_THE PROBLEM_. Reproduce the text of each record below verbatim, omitting the pictures.

_Recorded data_.

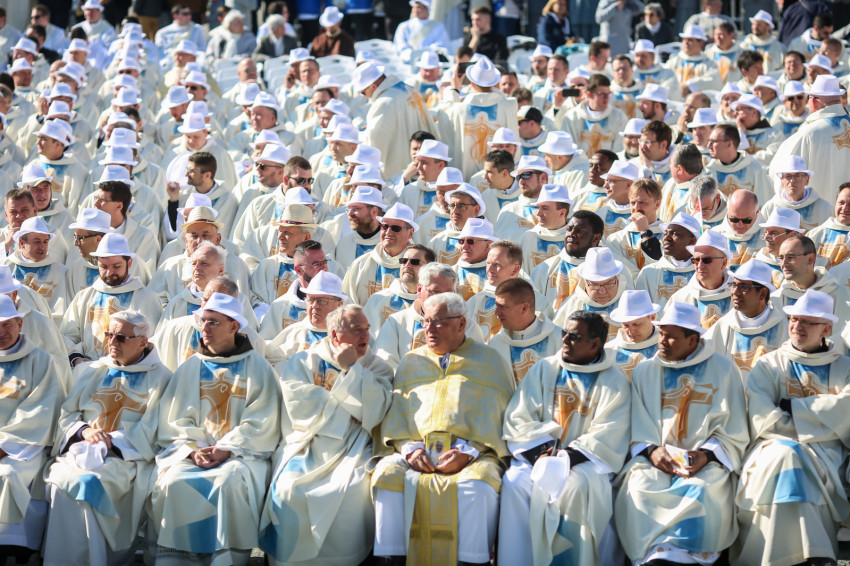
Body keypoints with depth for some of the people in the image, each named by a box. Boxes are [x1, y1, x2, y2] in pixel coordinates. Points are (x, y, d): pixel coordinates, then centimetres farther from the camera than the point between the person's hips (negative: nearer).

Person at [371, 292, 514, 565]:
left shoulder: (489, 361, 17)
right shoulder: (410, 363, 27)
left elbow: (497, 417, 5)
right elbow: (395, 412, 16)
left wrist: (468, 451, -12)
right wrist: (409, 447, -6)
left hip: (472, 454, -2)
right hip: (415, 451, 3)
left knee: (477, 485, -37)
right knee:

_RESULT FOR THIS TASK_.
Body keypoints with depth for some of the people in the image, each named by a box. Boxes are [x1, y1, x2, y2] in pixel coordinates. Points are (x, y, d): pixel coordinates, then centimetres farther from the camera than the point between the person's hips (negative: nearer).

Person at [371, 292, 514, 565]:
left shoulder: (489, 361, 17)
right shoulder: (410, 363, 27)
left elbow: (497, 417, 5)
right elbow: (395, 412, 16)
left wrist: (468, 451, -12)
right wrist: (409, 447, -6)
left hip: (472, 454, -2)
right hip: (415, 451, 3)
left knee: (477, 485, -37)
right knee:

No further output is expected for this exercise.